Given entries:

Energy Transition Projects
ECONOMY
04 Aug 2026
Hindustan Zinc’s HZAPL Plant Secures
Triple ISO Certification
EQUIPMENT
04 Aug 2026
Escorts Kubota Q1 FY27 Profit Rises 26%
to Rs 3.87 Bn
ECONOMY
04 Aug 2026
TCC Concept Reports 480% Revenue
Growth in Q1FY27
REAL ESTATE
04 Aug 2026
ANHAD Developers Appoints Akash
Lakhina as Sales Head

Work task: Starting at the line with "Growth in Q1FY27", copy every line up to and including the last one in the entries above.

Response:
Growth in Q1FY27
REAL ESTATE
04 Aug 2026
ANHAD Developers Appoints Akash
Lakhina as Sales Head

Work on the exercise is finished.